▶ **Exercise aim**
Return exactly, and only, the lines from the line containing "1,281 L 47,329" through the final line of the records below, both included.

▶ **Data records**
————————

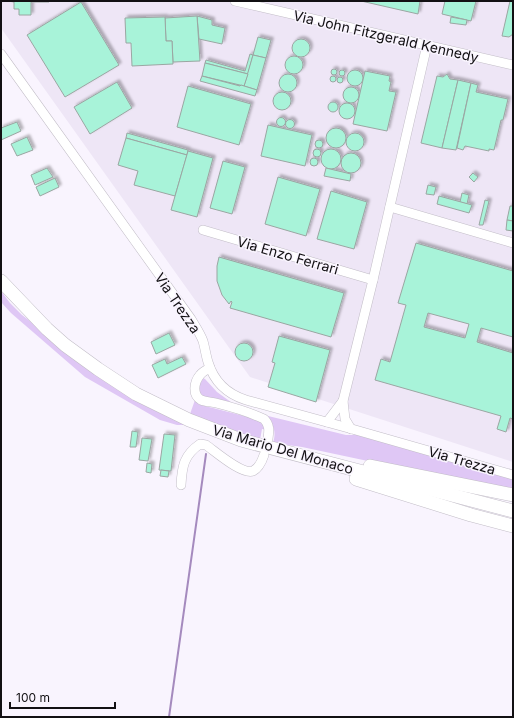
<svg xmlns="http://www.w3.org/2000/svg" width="514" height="718" font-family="Inter,sans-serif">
<defs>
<filter id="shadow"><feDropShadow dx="2.5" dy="-2.5" stdDeviation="1" flood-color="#0004"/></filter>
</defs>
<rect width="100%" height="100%" fill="#f9f4fe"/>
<path fill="#eee6f6" d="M 1,1 L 513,1 L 513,462 L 250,377 L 1,28 Z"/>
<g fill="#dfc7f5">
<path d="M 1,291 L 10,303 L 22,315 L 133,399 L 185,425 L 177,425 L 160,420 L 85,377 L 11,313 L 1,302 Z"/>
<path d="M 203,378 L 205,379 L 217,392 L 235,405 L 207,398 L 199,393 L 199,381 Z"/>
<path d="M 195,400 L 205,406 L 260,420 L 268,430 L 262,429 L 260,440 L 241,435 L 190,414 Z"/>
<path d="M 264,415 L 346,435 L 353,435 L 358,433 L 513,478 L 513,492 L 302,447 L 273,443 C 277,430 273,424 264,415 Z"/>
</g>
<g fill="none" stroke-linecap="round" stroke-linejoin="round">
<path stroke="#a58abe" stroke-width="2" d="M 169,717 L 206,454"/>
</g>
<g fill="#a8f3d9" stroke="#9aa6a2" fill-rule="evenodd" filter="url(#shadow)">
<path d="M 8,1 L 49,1 L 49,2 L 31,2 L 31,15 L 19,15 L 19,9 L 14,9 L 14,2 Z"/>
<path d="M 361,1 L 420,1 L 418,14 Z"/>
<path d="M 445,1 L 476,1 L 471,21 L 442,14 Z"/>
<path d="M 510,1 L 513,1 L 513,34 L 509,37 L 502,36 Z"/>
<path d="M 81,2 L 119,65 L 65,97 L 27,35 Z"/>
<path d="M 197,16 L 212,20 L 212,25 L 225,28 L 222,44 L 199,39 Z"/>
<path d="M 197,16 L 200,61 L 173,62 L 172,41 L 166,41 L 165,18 Z"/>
<path d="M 165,17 L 166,41 L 172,41 L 173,64 L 132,66 L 131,43 L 126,43 L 125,18 Z"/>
<path d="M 451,17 L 467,20 L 466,25 L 450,23 Z"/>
<path d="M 258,37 L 271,40 L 266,58 L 253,55 Z"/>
<circle cx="301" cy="48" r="9"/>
<path d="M 250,54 L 253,55 L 248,74 L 205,63 L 206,60 L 245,71 Z"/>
<path d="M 253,55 L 266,58 L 257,90 L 244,86 Z"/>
<circle cx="294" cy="65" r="9"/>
<path d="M 205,63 L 248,74 L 244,86 L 202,76 Z"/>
<circle cx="334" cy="72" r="3"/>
<circle cx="342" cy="73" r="3"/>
<circle cx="355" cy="78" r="8"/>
<path d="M 365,71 L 390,76 L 389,81 L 391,82 L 389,91 L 396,92 L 387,131 L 353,124 Z"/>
<path d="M 447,74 L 450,79 L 458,80 L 442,148 L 421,143 L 437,76 L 443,77 Z"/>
<circle cx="288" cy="83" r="9"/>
<circle cx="333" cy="79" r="3"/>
<path d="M 202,76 L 240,86 L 241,85 L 257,90 L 255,96 L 200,81 Z"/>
<circle cx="340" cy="80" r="3"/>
<path d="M 458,80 L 471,83 L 456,150 L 442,148 Z"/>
<path d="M 117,82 L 132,108 L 90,134 L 74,107 Z"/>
<path d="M 471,83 L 478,85 L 476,92 L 508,99 L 503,120 L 501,120 L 494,150 L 489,149 L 489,151 L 465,146 L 463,150 L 457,148 Z"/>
<path d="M 188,86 L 251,104 L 239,145 L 177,127 Z"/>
<circle cx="351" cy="95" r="8"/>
<circle cx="282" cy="101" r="9"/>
<circle cx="333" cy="107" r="5"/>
<circle cx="347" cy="111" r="8"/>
<circle cx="281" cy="122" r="4.5"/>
<circle cx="290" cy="124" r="4.5"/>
<path d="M 17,122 L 21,131 L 1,140 L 1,128 Z"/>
<path d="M 268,125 L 312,135 L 305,166 L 261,156 Z"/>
<circle cx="336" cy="138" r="10"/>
<circle cx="355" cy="142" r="9"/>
<path d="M 127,133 L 188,150 L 187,155 L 126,138 Z"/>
<path d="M 27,137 L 33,150 L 17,156 L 11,144 Z"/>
<path d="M 126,138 L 187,155 L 175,196 L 134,185 L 138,171 L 118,165 Z"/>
<circle cx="319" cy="144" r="4"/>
<circle cx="317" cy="153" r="4"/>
<circle cx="331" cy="159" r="10"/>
<path d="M 188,151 L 213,158 L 197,217 L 171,210 Z"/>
<circle cx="351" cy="163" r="10"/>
<circle cx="314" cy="162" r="4"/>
<path d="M 223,161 L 245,167 L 232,214 L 210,208 Z"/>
<path d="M 47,168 L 53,177 L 35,185 L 31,175 Z"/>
<path d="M 326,168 L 351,174 L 350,181 L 324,176 Z"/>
<path d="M 473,173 L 478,177 L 474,182 L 469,177 Z"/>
<path d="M 278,177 L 320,189 L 306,236 L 265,224 Z"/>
<path d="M 55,178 L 59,187 L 40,196 L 36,187 Z"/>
<path d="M 428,185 L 436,187 L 434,195 L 426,194 Z"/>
<path d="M 331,191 L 367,202 L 354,249 L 317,239 Z"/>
<path d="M 462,193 L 469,195 L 467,204 L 460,202 Z"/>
<path d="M 439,196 L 472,205 L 469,213 L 437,204 Z"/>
<path d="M 485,200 L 489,201 L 483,225 L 479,225 Z"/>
<path d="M 510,206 L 513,206 L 513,221 L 507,220 Z"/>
<path d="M 507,220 L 513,221 L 513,231 L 506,230 Z"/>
<path d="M 416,243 L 513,271 L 513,337 L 481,328 L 477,342 L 513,353 L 513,419 L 510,418 L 506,432 L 497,429 L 501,416 L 375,380 L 381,359 L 390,362 L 406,305 L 398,303 ZM 428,313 L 469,324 L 465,338 L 424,327 Z"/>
<path d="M 219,257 L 344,293 L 331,337 L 230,308 L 232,302 L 231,301 L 229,304 L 222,295 L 217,281 L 217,266 Z"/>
<path d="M 169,333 L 175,345 L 156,354 L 151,342 Z"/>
<path d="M 279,336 L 330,350 L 316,402 L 268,387 L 275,363 L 272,362 Z"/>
<circle cx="244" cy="352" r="9"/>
<path d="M 182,357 L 186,364 L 158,378 L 152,365 L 165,359 L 167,364 Z"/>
<path d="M 132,431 L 138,432 L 136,447 L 130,447 Z"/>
<path d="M 164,434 L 175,435 L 171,471 L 159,470 Z"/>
<path d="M 142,438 L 152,439 L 148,461 L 139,460 Z"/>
<path d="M 147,463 L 152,464 L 151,473 L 146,472 Z"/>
<path d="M 161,470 L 169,471 L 168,477 L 160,476 Z"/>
</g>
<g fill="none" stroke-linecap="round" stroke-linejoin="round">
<g stroke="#c2bdc7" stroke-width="10">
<g id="minor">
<path d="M 235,1 L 513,65"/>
<path d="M 1,54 L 191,319 C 195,326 200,333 203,341 C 205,348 206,356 208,362 C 214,382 227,394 246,400 L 352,429 L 513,475"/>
<path d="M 390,207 L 513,243"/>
<path d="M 203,230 L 373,280"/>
<path d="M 210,368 C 206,370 202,372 200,375 C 194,382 192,395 201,400 C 206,402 212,402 216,403 C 232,407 249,412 264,419 C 270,425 269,431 268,439"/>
<path d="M 327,422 L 343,401"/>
<path d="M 351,429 L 345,419 L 343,401 L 373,280 L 427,45"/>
<path d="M 181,485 C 182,466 184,455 200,444 L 206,445 C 216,452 242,475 253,471 C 259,468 262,461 264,455"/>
</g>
</g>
<g stroke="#c2bdc7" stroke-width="14">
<g id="highway">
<path d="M 1,281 L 47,329 L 65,345 L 98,369 L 136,394 L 189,420 L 241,440 L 513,511"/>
<path d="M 370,466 L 513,495"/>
<path d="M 356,479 L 471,515 L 513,526"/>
</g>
</g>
<use href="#minor" stroke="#fff" stroke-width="9"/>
<use href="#highway" stroke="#fff" stroke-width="13"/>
</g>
<g text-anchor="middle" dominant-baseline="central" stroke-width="3" stroke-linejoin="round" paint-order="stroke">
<g font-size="14" fill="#121013" stroke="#f9f4fe">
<text transform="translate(386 36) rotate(13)">Via John Fitzgerald Kennedy</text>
<text transform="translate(288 255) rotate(16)">Via Enzo Ferrari</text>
<text transform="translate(178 303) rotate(56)">Via Trezza</text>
<text transform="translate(283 449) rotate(16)">Via Mario Del Monaco</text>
<text transform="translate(462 460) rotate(16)">Via Trezza</text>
</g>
</g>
<rect width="514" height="718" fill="none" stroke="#121013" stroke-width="4"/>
<path d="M10 702v6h105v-6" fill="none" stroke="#121013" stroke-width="2"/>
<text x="16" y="702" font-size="12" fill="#121013" stroke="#f9f4fe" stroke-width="3" paint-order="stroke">100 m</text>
</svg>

————————

▶ **Exercise output**
<path d="M 1,281 L 47,329 L 65,345 L 98,369 L 136,394 L 189,420 L 241,440 L 513,511"/>
<path d="M 370,466 L 513,495"/>
<path d="M 356,479 L 471,515 L 513,526"/>
</g>
</g>
<use href="#minor" stroke="#fff" stroke-width="9"/>
<use href="#highway" stroke="#fff" stroke-width="13"/>
</g>
<g text-anchor="middle" dominant-baseline="central" stroke-width="3" stroke-linejoin="round" paint-order="stroke">
<g font-size="14" fill="#121013" stroke="#f9f4fe">
<text transform="translate(386 36) rotate(13)">Via John Fitzgerald Kennedy</text>
<text transform="translate(288 255) rotate(16)">Via Enzo Ferrari</text>
<text transform="translate(178 303) rotate(56)">Via Trezza</text>
<text transform="translate(283 449) rotate(16)">Via Mario Del Monaco</text>
<text transform="translate(462 460) rotate(16)">Via Trezza</text>
</g>
</g>
<rect width="514" height="718" fill="none" stroke="#121013" stroke-width="4"/>
<path d="M10 702v6h105v-6" fill="none" stroke="#121013" stroke-width="2"/>
<text x="16" y="702" font-size="12" fill="#121013" stroke="#f9f4fe" stroke-width="3" paint-order="stroke">100 m</text>
</svg>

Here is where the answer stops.